MPs install malware across every computer in the UK

Members of Parliament voted yesterday 189 to 47 for the new Digital Economy Bill, which would effectively install one of the most cunning pieces of malware ever devised, across every internet ready device in the UK.

 

The bill itself is a rather sprawling piece of legislation attempting to address an eclectic bunch of issues, from the role of Channel 4, to video game classification, to internet usage.  The most contentious parts of the bill are concerned specifically with file sharing on the internet, and specifically with the illicit distribution of copyrighted content.

Peer to peer file sharing is a great way of distributing content, and is an important (if normally unseen) part of the internet.  Universities, and free software organisations (such as vendors for Linux distributions) regularly use file sharing as a free, fast, and reliable way to get their product to the end user.

 

However it is also arbitrarily easy to share content for which you do not hold copyright.  Albums, movies and games regularly show up across these networks, and technical solutions to this problem by copyright holders invariably end up in an "arms race".  The holder will enforce some method to only to have it broken (sometimes hours after release), for them to try harsher technical measures, etc.

 

So copyright groups lobbied the UK government into creating a number of amendments to existing Acts, in a hash fisted attempt to "catch all" eventualities of copyright infringement.  Unfortunately the resultant laws now bear striking similarities to the type of software you pay to keep off your computer systems.

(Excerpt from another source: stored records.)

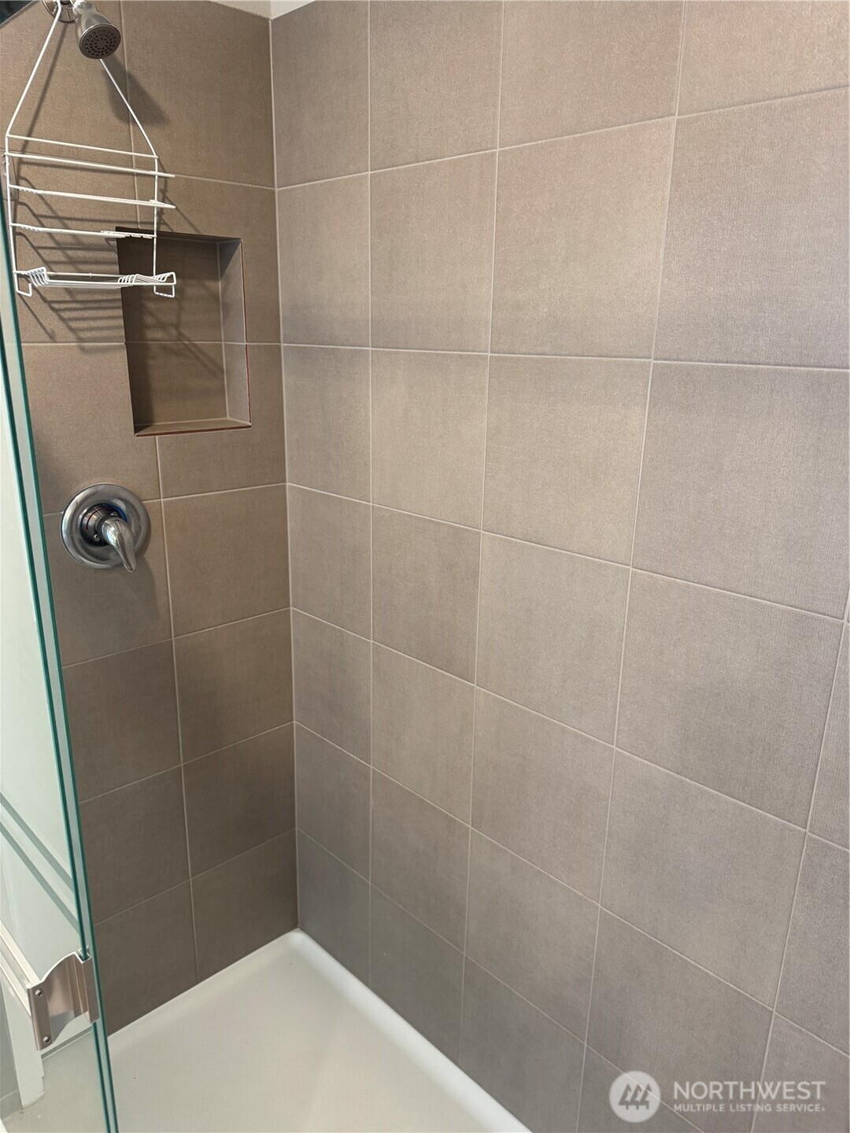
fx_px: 786
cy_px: 566
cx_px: 425
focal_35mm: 24
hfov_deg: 56.8
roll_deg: +0.5
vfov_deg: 71.6
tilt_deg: -17.5
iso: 200
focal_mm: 6.76
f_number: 1.78
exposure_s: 1/60
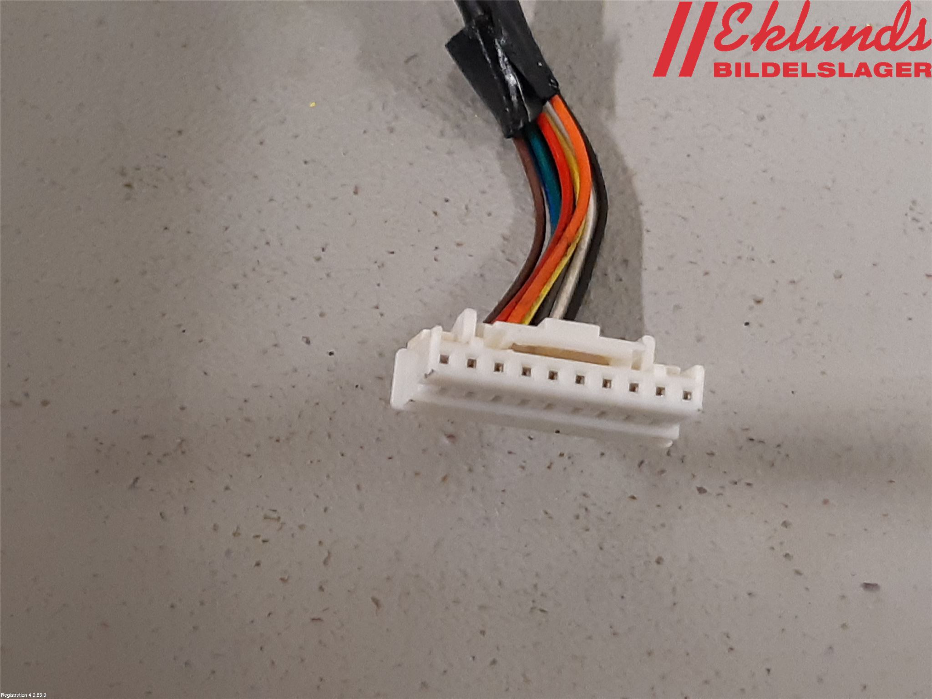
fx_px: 700
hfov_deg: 67.3
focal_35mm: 26
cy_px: 350
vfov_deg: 53.1
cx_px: 466
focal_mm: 3.93
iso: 200
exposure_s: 1/50
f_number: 1.7
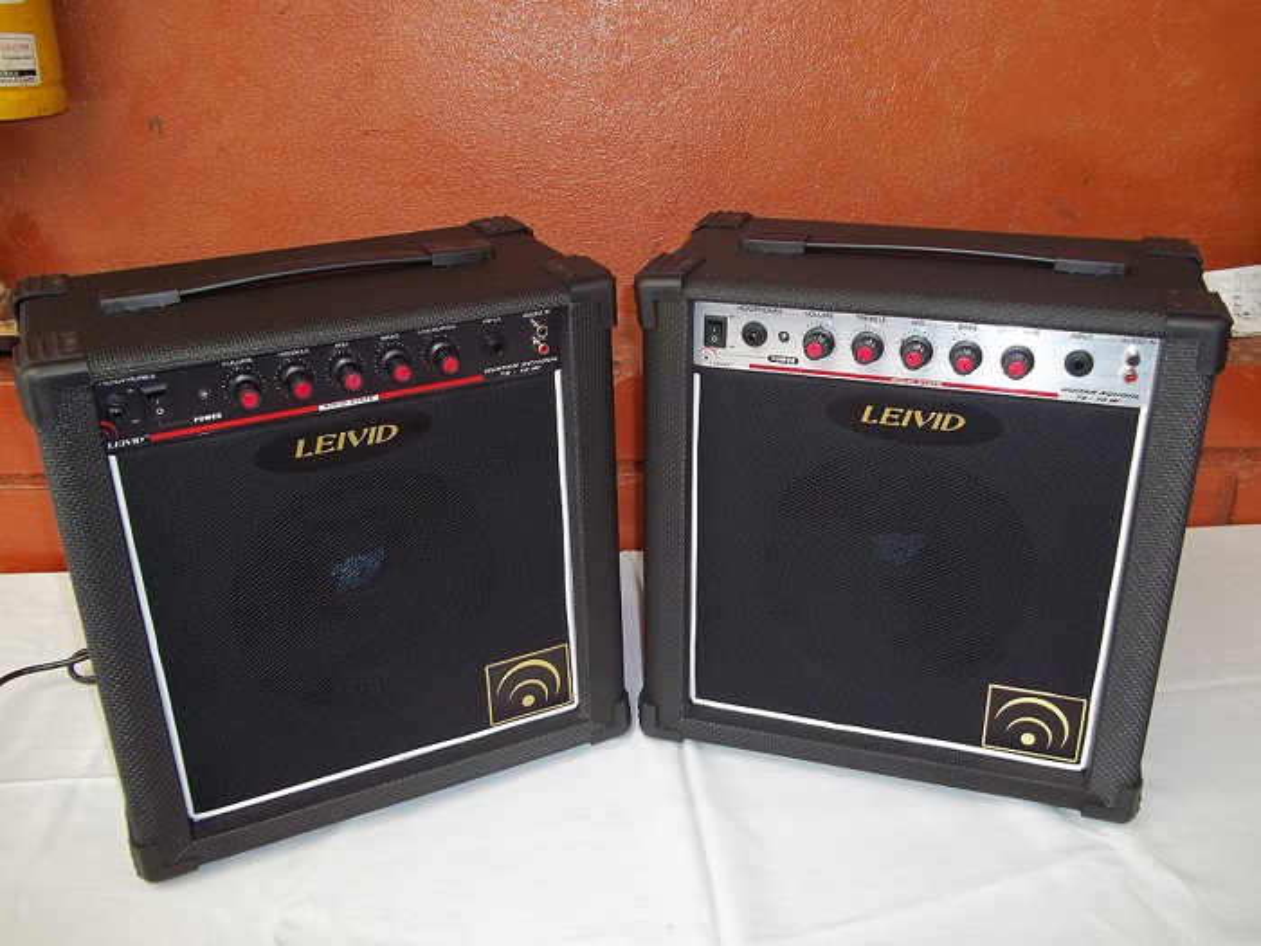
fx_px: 1166
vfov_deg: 44.2
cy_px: 473
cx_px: 630
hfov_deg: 56.8
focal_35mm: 32
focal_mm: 5.7
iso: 64
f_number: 2.9
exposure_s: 1/30
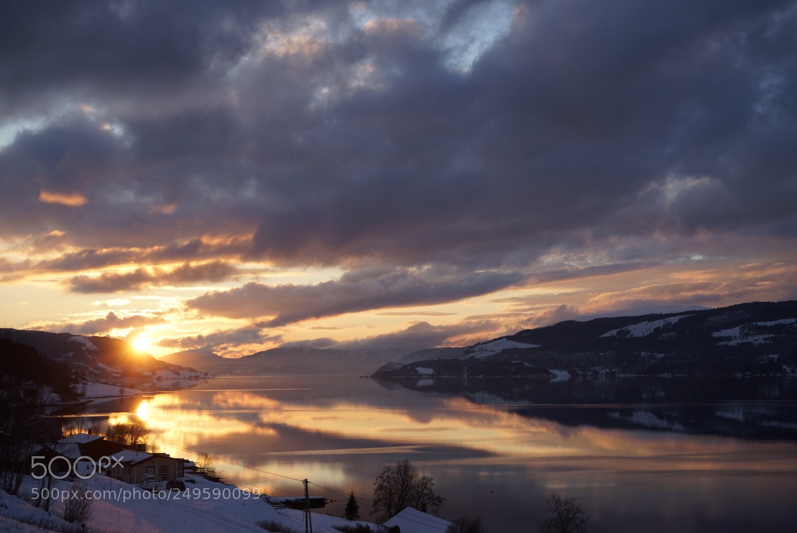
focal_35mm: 48
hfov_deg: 41.1
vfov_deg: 28.1
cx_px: 398
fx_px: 1063
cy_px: 266
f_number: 8
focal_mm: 48
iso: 100
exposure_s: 1/100
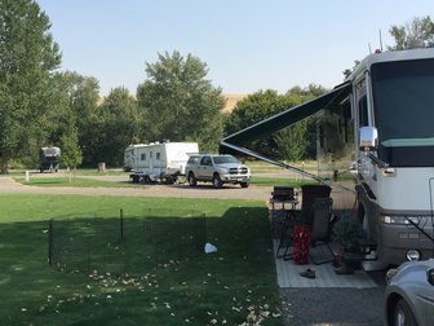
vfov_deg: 31.4
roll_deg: +2.9
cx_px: 180
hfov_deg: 41.1
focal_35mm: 46
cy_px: 129
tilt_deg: +1.0
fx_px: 577
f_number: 2.2
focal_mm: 4.15
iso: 32
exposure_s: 1/1464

Most people who use a computer nowadays have either fallen victim to, or are at least aware of "malware".  Software which installs on your computer (usually without your explicit consent) and then carries out unauthorised tasks.  The most sophisticated types of malware do not draw attention to themselves, instead they install silently then wait for instruction (sent remotely via the internet at a time suiting the malware creator).  Some variants gather personal data from your computer, then relay that information to a specified server, to be harvested.  Others subtly change the websites you visit.  The most malicious install on so many machines that they can be synchronised to launch large scale attacks, usually "denial of service", where the sheer flood of traffic "takes down" an intended victims internet connection or webserver.

Three tools in the bill, when combined show the hallmarks of a piece of malware.

 

1.  Clause 5, an insertion into the Communications Act (2003) -- 124B Forces an obligation on internet service providers (ISP's) to provide copyright infringement lists to copyright owners.
2.  Clause 17 an insertion into the Copyright, Design and Patents Act 1988 -- 302A (Power granted to Home Secretary to amend the act without consultation).
3.  Clause 4.  Grants powers to force an ISP to disconnect the end user if their IP address is identified in file sharing.
4.  Clause 8.  The Secretary of State for Business can order the blocking of a "location on the Internet which the court is satisfied has been, is being or is likely to be used for or in connection with an activity that infringes copyright."

 

With Clause 17, the Home Secretary gains the power to change the scope of copyright, however he/she sees fit.  Effectively, things that are not illegal today, could be illegal tomorrow, without any requirement by the Home Office to seek parliamentary consent.   Potentially, once the parameters of copyright infringement are changed, a legal order can then be sent to an internet service provider to monitor and subsequently hand over information based on that perceived infringement.  They can then issue a denial of service attack to the end user, using clause 4.  

Taken to a hypothetical case and point.  Many people, and indeed, MP's in the debate pointed at Wikileaks, which regularly publishes information that many political parties, governments, and corporations would rather never saw the light of day.  With the Digital Economy Bill, a piece of damning evidence released on this site could be set as infringing on copyright.  They could block UK wide access to the site.  Then the government could then force your ISP to tell them whether you've downloaded it or not, and take action against you, technically for an infraction.

Of course, that's not what the new legislation is designed to do.  But it wouldn't be the first law that government attempt misuse of an act to silence critics.  Just like well written malware, the Digital Economy Bill will sit there, dormant, waiting to be activated.